[Data visualization images]
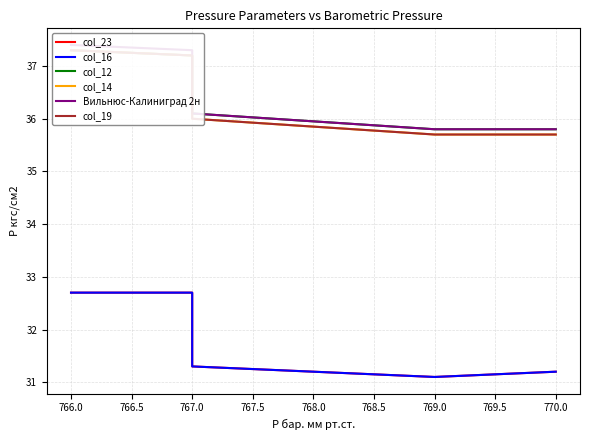

What is the value of the col_19 point at the 16th from the left?

35.7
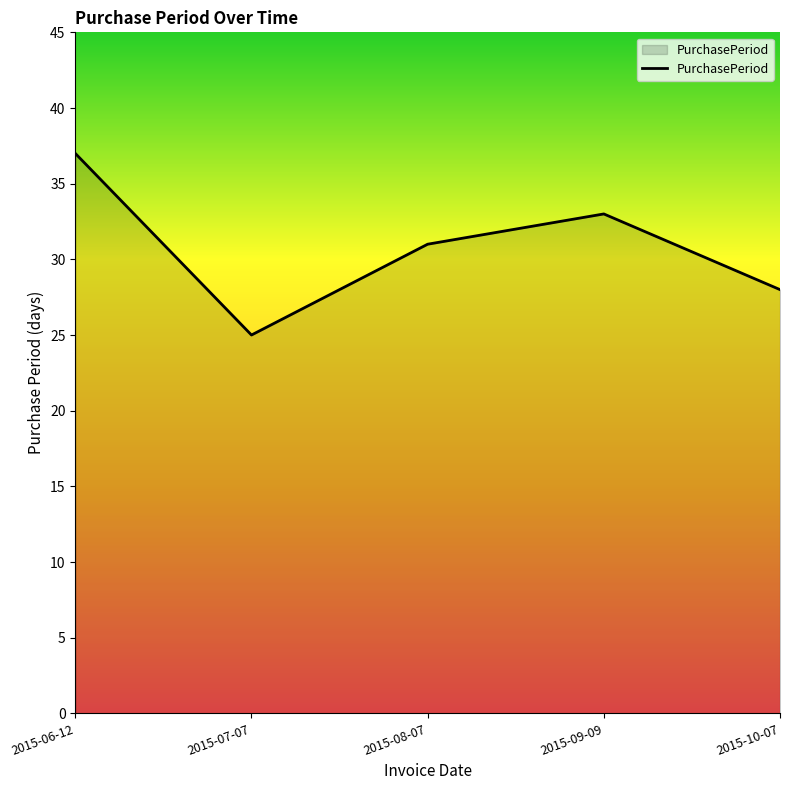

What is the change in value from 2015-08-07 to 2015-10-07?

-3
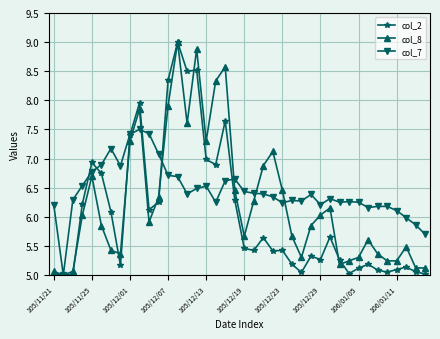

Which series has the largest total across all categories?

col_7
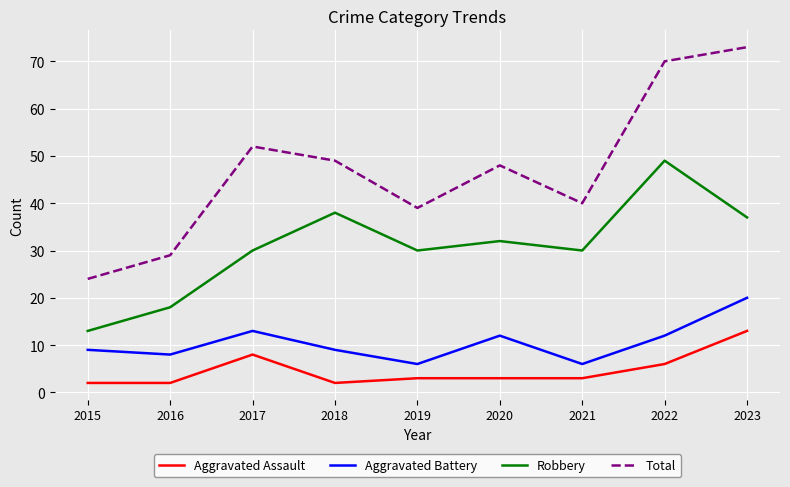

What is the maximum value shown in the chart?

73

Activity:
Find each line in the records above that contains the string "What", treating uppercase and lowercase as different, and copy those lines out.

Finished exercise:
What is the value of the col_19 point at the 16th from the left?
What is the change in value from 2015-08-07 to 2015-10-07?
What is the maximum value shown in the chart?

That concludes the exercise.